A short history of desalination
The process of desalinating sea water to make it drinkable has a long and rich history. Some of the earliest appearances of desalination in history date back to experiments by Aristotle.
Desalination is a technology with a long history. Man has always looked to the sea, dreaming of the benefits of obtaining drinking water from the oceans and even the Bible mentions a miraculous desalination.
Some of the earliest appearances of desalination in history date back to experiments by Aristotle and other intellectuals in ancient Greece. The brilliant minds of that era came up with distillation and filtration using soil deposits to try and obtain drinking water from the sea.
” Prior to the Second World War, desalination systems based on evaporation were commonly employed in boats.
Desalination contraptions based on evaporation were proposed centuries ago but were not incorporated into boats until the 16th century, allowing them to be self-sufficient in the event of an emergency. Prior to the Second World War, desalination systems based on evaporation were commonly employed in boats that crisscrossed the oceans on long trans-Atlantic voyages.

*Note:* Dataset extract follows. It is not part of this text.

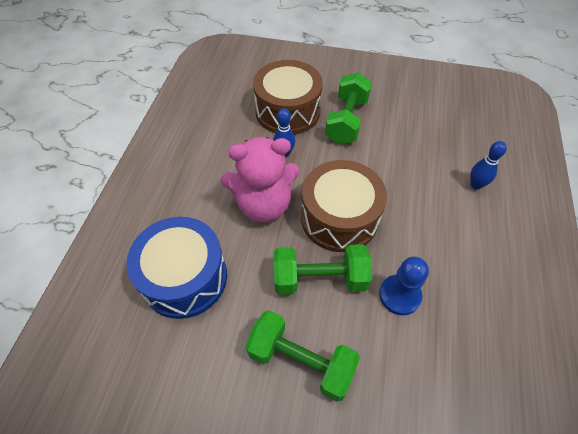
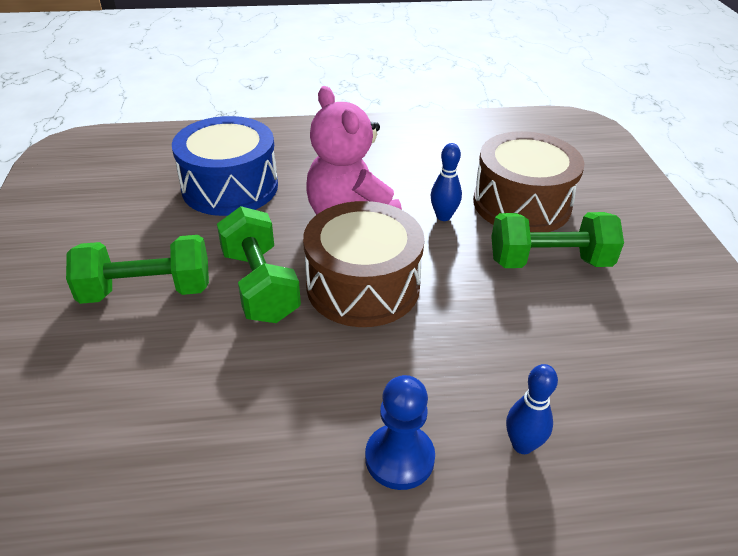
camera: 70 degrees right, 15 degrees down
green dumbbell [245,310,360,402] -> green dumbbell turned 75 degrees clockwise [66,235,209,304]
blue pawn [379,257,429,315] -> blue pawn moved to [365,375,435,490]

However, the first large-scale modern desalination process to appear was multi-stage flash distillation (MSF) during the mid-20th century in the USA (1955). Furthermore, although multi-effect distillation (MED) had been discovered and had the potential to be more efficient than MSF, it took a while longer to make the MED process efficient on an industrial scale and this did not occur until 1959 when the first MED plant was constructed in Aruba.
The following year, the first synthetic and functional reverse osmosis membrane was produced at the University of California, made from cellulose acetate. This membrane was capable of blocking the salts while allowing water to pass through it at a reasonable rate of flow under high pressure. In reverse osmosis, pressure is the driving force in the separation process and the hydraulic pressure must exceed the osmotic pressure of the water to be desalinated.
” In Spain, the first desalination plant was constructed in Lanzarote in 1964.
This invention marked the start of a race in membrane desalination technologies and the first commercial desalination plant using reverse osmosis was inaugurated in California in 1965 at the Coalinga desalination plant, used for brackish water. It took a further nine years for the first sea water reverse osmosis desalination plant to come into operation, in 1974 in Bermuda. In Spain, the first desalination plant was constructed in Lanzarote in 1964.
Thermal desalination and membrane desalination have evolved side-by-side from these early advances in search of greater energy efficiency and lower costs based on technological advances, economies of scale and optimization of the different desalination processes used.
The key to energy efficiency in desalination is the estimated thermodynamic limit for desalinating water. This depends on the physio-chemical characteristics of the water being treated, the recovery percentage of the process and the salinity of the water. For example, the minimum theoretical energy required to desalinate sea water with a salinity of 35 g/L, for a standard recovery of 50%, is 1.06 kWh/m3.
It is estimated that, at present, more than 60% of all installed capacity uses reverse osmosis technology and this ratio is expected to continue rising in the coming years since reverse osmosis has proved to be a reliable and more energy efficient technique than thermal desalination processes.